John Murphy of the Ohio Prosecuting Attorneys Association, which opposed the Johnson-Fedor bill, said removing such exemptions may open the door to false claims made in an attempt to gain leverage in custody and divorce cases.

“The problems of proof was one concern. This happens between husband and wife in private — it’s one person’s word against another,” Murphy said of the previous bill. The association has yet to examine the latest version.

Johnson admits that getting the bill through the Republican-dominated legislature is an uphill battle, though she notes a bipartisan, bicameral committeeupdating Ohio’s criminal laws recommended eliminating the spousal exemption. There is a chance the bill could get folded into another piece of legislation that passes, she said.

Non-forced marital rape often occurs in relationships governed by domestic violence, according to Johnson. “Women will say ‘I had sex with him so he wouldn’t hit me again.’ They aren’t even acknowledging that that’s rape or that is sexual violence.

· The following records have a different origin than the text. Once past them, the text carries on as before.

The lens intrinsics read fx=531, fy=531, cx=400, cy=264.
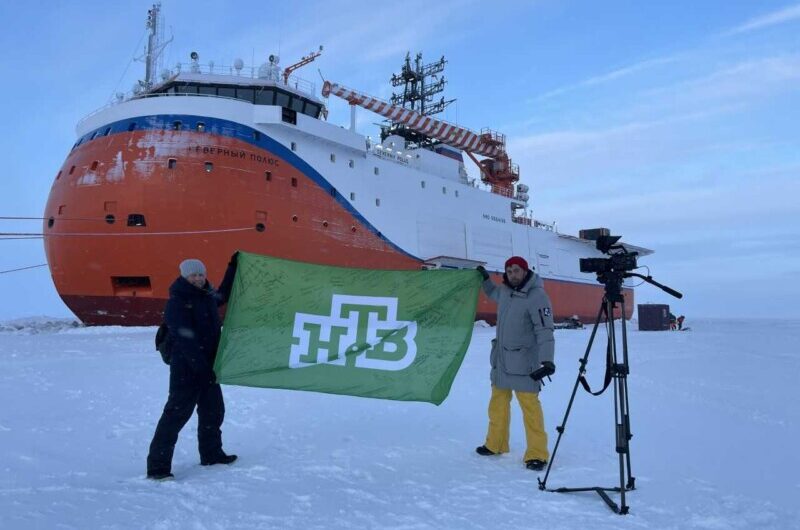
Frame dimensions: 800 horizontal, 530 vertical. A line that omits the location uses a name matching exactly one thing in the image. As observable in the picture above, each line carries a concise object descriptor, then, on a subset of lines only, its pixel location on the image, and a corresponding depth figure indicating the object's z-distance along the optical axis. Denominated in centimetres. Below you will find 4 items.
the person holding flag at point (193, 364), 368
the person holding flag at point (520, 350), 393
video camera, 338
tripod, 308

There is either consent or there is rape. Those are two very different things.”

Last year, lawmakers agreed to extend the statute of limitations for rape from 20 to 25 years, though some legislators pushed to wipe it out entirely.

Meanwhile, the Ohio House voted 92-2 last week in favor of a bill that updates domestic violence laws to allow victims of dating violence to obtain civil protection orders against their attackers. Current law only defines domestic violence as occurring between spouses, those living together or family members.

Only Ohio and Georgia do not extend domestic violence protections to victims in dating relationships.


What is marital rape?

In 1986, Ohio partially lifted the marital exemption so that rape within a marriage can be prosecuted when force or the threat of force is used. Drugging the spouse victim, though, isn’t considered force, according to the law.

The marital exemption remains intact in other sexual assault laws, such as sexual battery or gross sexual imposition.